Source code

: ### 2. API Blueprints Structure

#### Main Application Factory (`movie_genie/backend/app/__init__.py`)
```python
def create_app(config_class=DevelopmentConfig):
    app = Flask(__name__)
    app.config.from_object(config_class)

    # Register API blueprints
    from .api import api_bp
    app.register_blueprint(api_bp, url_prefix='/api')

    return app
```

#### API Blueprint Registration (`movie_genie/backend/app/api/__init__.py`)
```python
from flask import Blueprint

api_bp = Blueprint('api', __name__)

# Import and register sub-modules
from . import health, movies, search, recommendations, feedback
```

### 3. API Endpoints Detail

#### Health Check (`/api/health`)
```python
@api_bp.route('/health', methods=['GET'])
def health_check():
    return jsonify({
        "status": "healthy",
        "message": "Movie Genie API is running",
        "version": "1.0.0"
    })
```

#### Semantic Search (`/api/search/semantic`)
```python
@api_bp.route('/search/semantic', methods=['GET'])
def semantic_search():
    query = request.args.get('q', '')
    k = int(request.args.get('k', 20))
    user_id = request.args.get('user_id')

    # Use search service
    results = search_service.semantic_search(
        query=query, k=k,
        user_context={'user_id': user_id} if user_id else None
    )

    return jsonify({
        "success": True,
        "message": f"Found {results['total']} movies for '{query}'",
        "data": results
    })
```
^^^^
Work order. Output the data in full, precisely as it appears above.

Answer space.
Source code

: ### 2. API Blueprints Structure

#### Main Application Factory (`movie_genie/backend/app/__init__.py`)
```python
def create_app(config_class=DevelopmentConfig):
    app = Flask(__name__)
    app.config.from_object(config_class)

    # Register API blueprints
    from .api import api_bp
    app.register_blueprint(api_bp, url_prefix='/api')

    return app
```

#### API Blueprint Registration (`movie_genie/backend/app/api/__init__.py`)
```python
from flask import Blueprint

api_bp = Blueprint('api', __name__)

# Import and register sub-modules
from . import health, movies, search, recommendations, feedback
```

### 3. API Endpoints Detail

#### Health Check (`/api/health`)
```python
@api_bp.route('/health', methods=['GET'])
def health_check():
    return jsonify({
        "status": "healthy",
        "message": "Movie Genie API is running",
        "version": "1.0.0"
    })
```

#### Semantic Search (`/api/search/semantic`)
```python
@api_bp.route('/search/semantic', methods=['GET'])
def semantic_search():
    query = request.args.get('q', '')
    k = int(request.args.get('k', 20))
    user_id = request.args.get('user_id')

    # Use search service
    results = search_service.semantic_search(
        query=query, k=k,
        user_context={'user_id': user_id} if user_id else None
    )

    return jsonify({
        "success": True,
        "message": f"Found {results['total']} movies for '{query}'",
        "data": results
    })
```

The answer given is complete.